We have shown that three features of H.264/AVC compression, namely quantisation parameter, intra/inter and deblock modes, can be estimated objectively by CNN. These features have been used to predict the location of key frames in a video sequence, where they provide some advantage over simple frame deltas. They have also been used to localise spliced regions within the detected key frames. Results suggest that this type of feature shows great promise in the work towards universal tampering detection. Video manipulation causes self-inconsistencies within the video sequence, whether this is caused by splicing, inpainting, inter-frame tampering or small, localised changes used to alter content such as those used in digital re-enactment. This work shows that with the use of only four features (QP, inter/intra, deblocking and frame differences) derived exclusively from untampered sources, self-inconsistencies within a video sequence can be detected and exploited to localise tampering.
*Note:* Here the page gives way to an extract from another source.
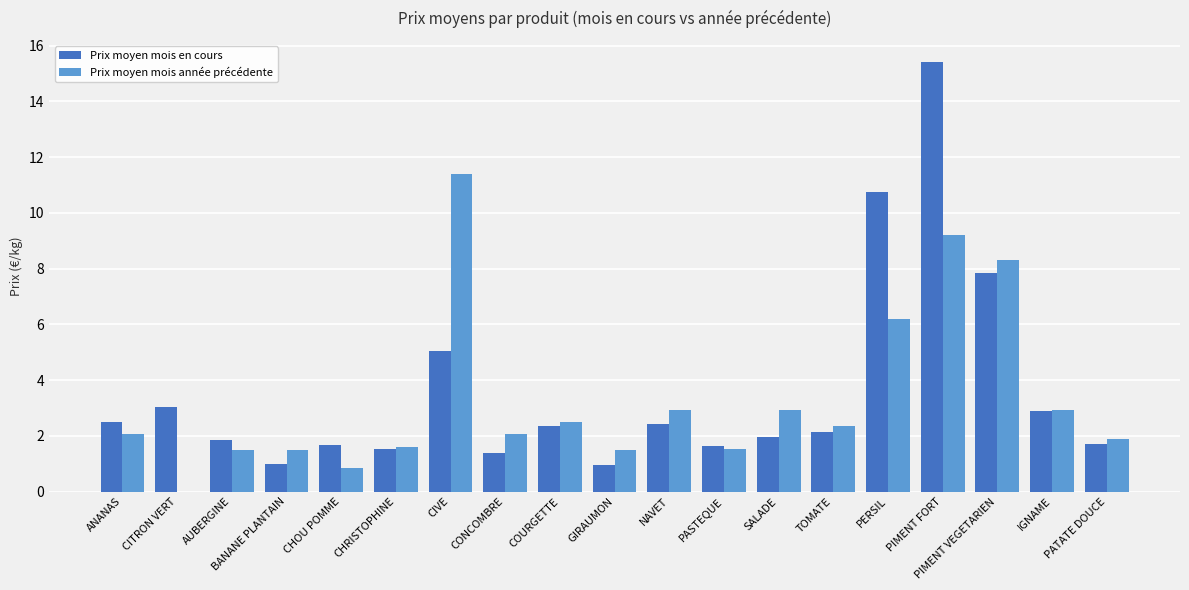

Which series has the largest total across all categories?

Prix moyen mois en cours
Our future work will examine further features that can be learned from authentic video and used to refine the localisation of video manipulation. A finer grained quantisation parameter predictor would improve prediction with the current feature set; however, this might require migration from spatial to frequency domain. Additional features to investigate include compression features, particularly those associated with non-key frames such as skipped macroblocks and motion vector regions and features specific to multiple compressions. Other processing steps performed by cameras or software in the video processing pipeline should also be examined to determine if these are robust against recompression. We will also work on a better method to combine these features into a video manipulation localiser which is robust against multiple types of tampering.